Once the malicious hacker creates the fake finger, all he has to do is to place it on the scanner, press with his finger to conduct electricity and then use the unlocked phone.
Tricking an iris scanner
For iris scanners, all it takes is taking a photo with a cheap camera in night mode, print the iris on paper, and then put a wet contact lens to mimic the roundness of the human eye, and that’s it.
Here’s a quick and dirty video that shows a security researcher bypassing this feature:
Hacking the biometric sensor and stealing the data
Another, more insidious method of obtaining the fingerprint data of a phone, and unlocking it, is to directly hack the part of the phone responsible for storing the information.
For iOS devices, this means breaking into the Secure Enclave. Technically, this is possible, but it is far beyond the scope of your average, day-to-day cyber criminal. The few confirmed hackings have been done by Cellebrite.
Still, the software and expertise might reach mass-market, and into the hands of script kiddies.
In the case of Android devices, researchers have proven it is possible to trick the Qualcomm provided Trusted Execution Environment by loading a customized app, which then runs a privilege escalation until it obtains greater access to the TEE.
Fortunately for us users, a cybercriminal would need considerable expertise to hack your phone in such a way.
Biometric security for mobile devices, such as smartphones and laptops
A fingerprint lock is useless if somebody steals your smartphone, and then simply lifts the print off the device.

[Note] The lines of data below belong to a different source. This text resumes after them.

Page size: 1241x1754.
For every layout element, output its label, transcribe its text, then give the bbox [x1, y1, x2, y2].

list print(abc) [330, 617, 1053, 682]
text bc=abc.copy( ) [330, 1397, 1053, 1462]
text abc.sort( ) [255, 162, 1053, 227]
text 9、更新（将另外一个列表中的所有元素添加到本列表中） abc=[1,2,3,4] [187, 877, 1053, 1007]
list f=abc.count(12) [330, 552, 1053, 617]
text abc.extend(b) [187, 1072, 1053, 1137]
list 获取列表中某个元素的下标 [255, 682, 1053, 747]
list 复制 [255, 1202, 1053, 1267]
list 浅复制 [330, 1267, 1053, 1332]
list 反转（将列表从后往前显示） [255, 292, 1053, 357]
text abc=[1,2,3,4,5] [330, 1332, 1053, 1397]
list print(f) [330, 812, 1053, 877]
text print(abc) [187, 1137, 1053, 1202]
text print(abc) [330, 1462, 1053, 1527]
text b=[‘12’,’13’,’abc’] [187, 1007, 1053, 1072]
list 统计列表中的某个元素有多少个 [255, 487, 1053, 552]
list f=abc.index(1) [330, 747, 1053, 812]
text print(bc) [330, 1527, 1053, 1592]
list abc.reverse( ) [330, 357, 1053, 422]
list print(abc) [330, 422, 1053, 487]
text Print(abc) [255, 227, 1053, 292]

Here are a few simple tips to help minimize the number of prints that are on your phone:
- Dress your phone with a fingerprint resistant or oleophobic cover and screen protector.
- Use a different finger other than your index or thumb.
- If convenience is not your primary concern, use both the fingerprint and the password/PIN lock. This is especially useful for sensitive business smartphones and laptops.
- If your laptop or other device supports it, use a fingerprint randomizer. In short, you register 2-3 fingerprints, and the lock screen will ask you provide a different finger each time you log in.
Biometric authentication has firmly expanded beyond its highly professional niche and arrived in the consumer mainstream. As the technology gets cheaper and more powerful, it will make its way even more into our lives.
Do you use any sort of biometric technology? How do you feel about it and how secure do you think is?